··· Working data ···

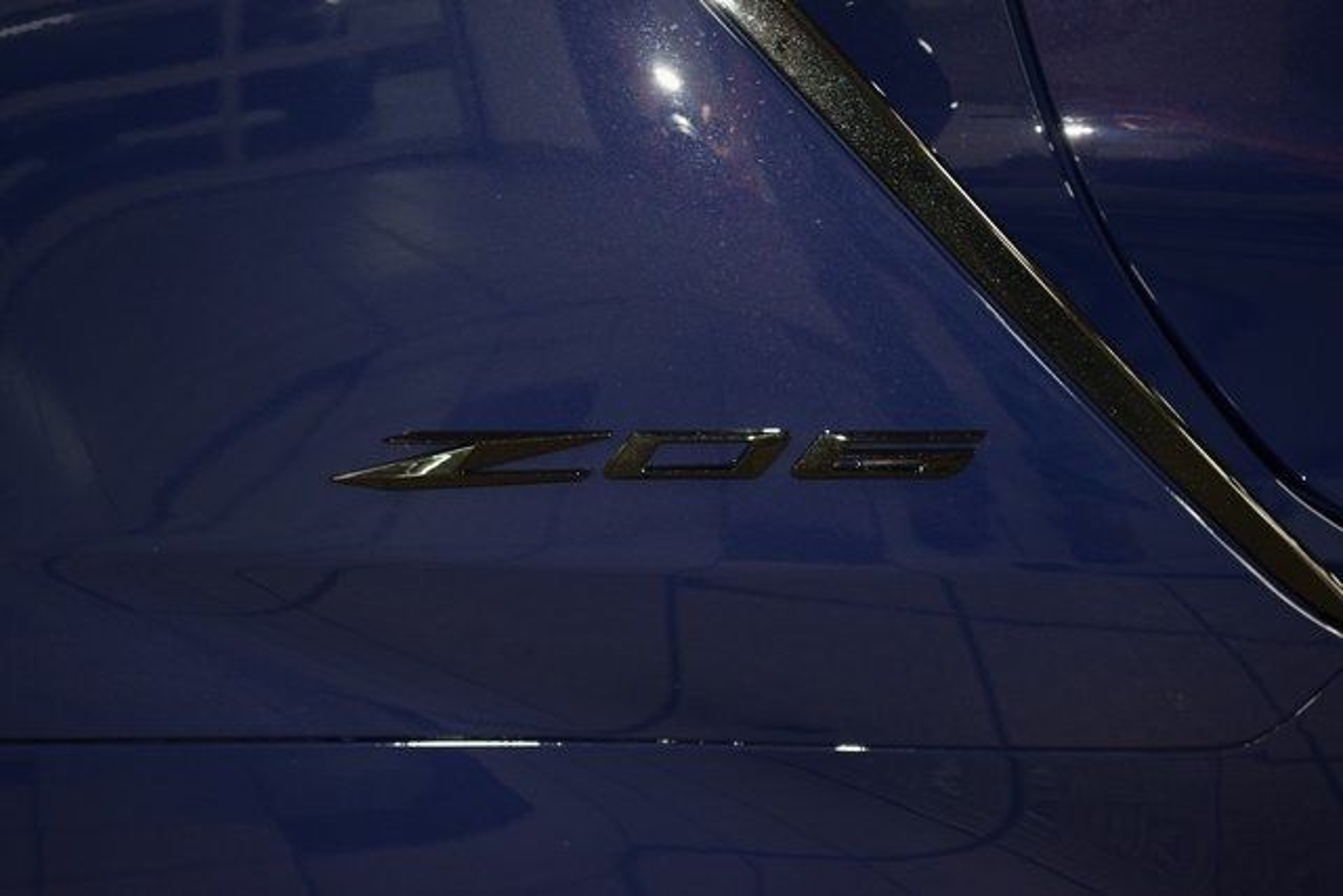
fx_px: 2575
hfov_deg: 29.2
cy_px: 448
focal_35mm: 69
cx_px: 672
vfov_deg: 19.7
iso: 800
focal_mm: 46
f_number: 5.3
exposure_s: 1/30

···
··· Working data ···

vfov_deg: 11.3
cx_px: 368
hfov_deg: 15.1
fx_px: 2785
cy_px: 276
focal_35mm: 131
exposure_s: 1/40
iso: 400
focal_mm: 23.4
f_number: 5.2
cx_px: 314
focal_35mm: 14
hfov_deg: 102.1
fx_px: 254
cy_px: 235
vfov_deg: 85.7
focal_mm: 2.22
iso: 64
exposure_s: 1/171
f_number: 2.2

···

Assigned task —
Look above for the line holding "fx_px: 2575". Print it and every line after it, exactly, through the line holding "exposure_s: 1/30".

Completed task —
fx_px: 2575
hfov_deg: 29.2
cy_px: 448
focal_35mm: 69
cx_px: 672
vfov_deg: 19.7
iso: 800
focal_mm: 46
f_number: 5.3
exposure_s: 1/30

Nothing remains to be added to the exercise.